We have a characterization when we want $|X|$ to be a PL-manifold, in particular that the links of all the vertices are themselves (PL) spheres. If we are in the category of PL- spaces then this is a necessary and sufficient condition. If however, we leave the PL category, then we get simplicial complexes that are topologically spheres, but not PL spheres. For instance if we take the double suspension of a homology sphere, then we get a sphere. If our homology sphere has a triangulation (and is not itself a sphere), then the double suspension also has a triangulation. The links of the suspension points are not spheres, but these links do have the homotopy type of spheres.
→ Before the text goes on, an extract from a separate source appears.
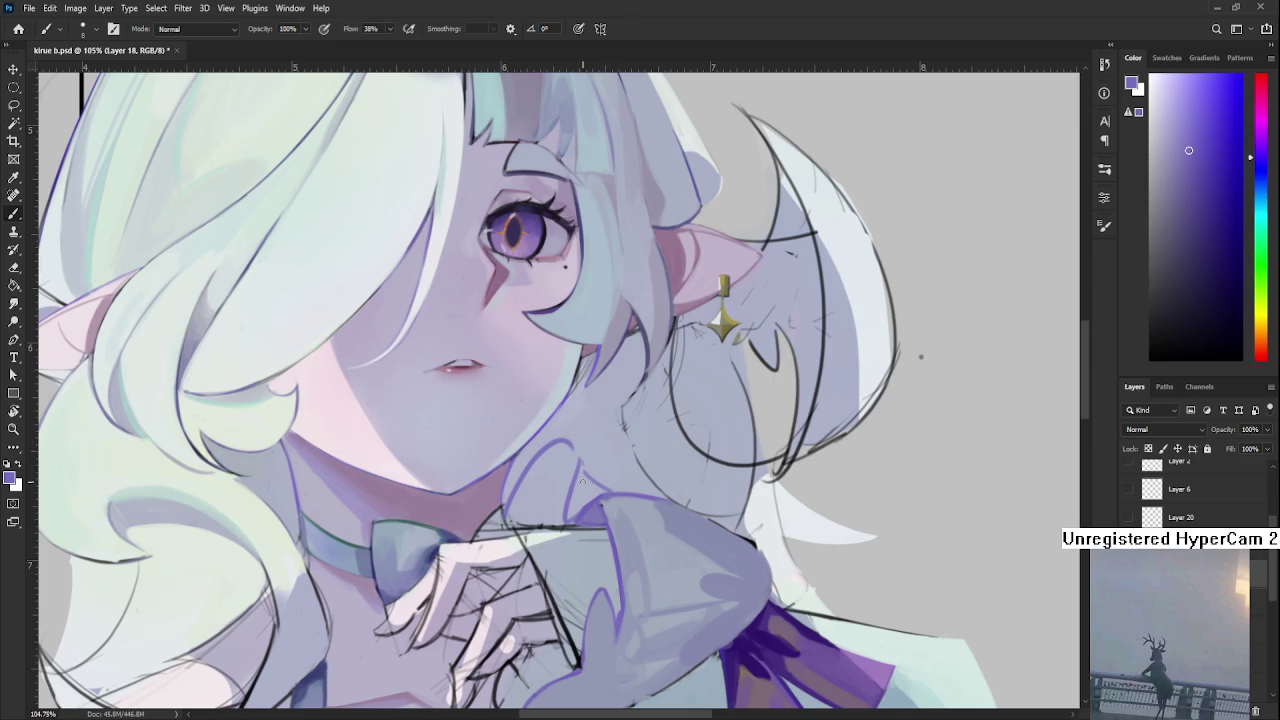
drag(590, 482, 628, 457)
Furthermore, the links of these suspension points are also pure simplicial complexes (pure meaning that that all top dimensional simplicies have the same dimension).
I have drawn the following conclusion: If $X$ is a simplicial complex, |X| is a topological manifold of dimension $N$, then the links of all of the vertices are pure simplicial complexes of dimension $N-1$ and have the homotopy type of the $N-1$ sphere.
What is the converse to this conclusion? Namely what extra conditions must be put on the links of the vertices other than purity and being homotopy sphere that will be equivalent to $|X|$ is a manifold?
note: This question is similar to When are (finite) simplicial complexes (smooth) manifolds? . However, the I did not find the answer there. This is also a slightly different question.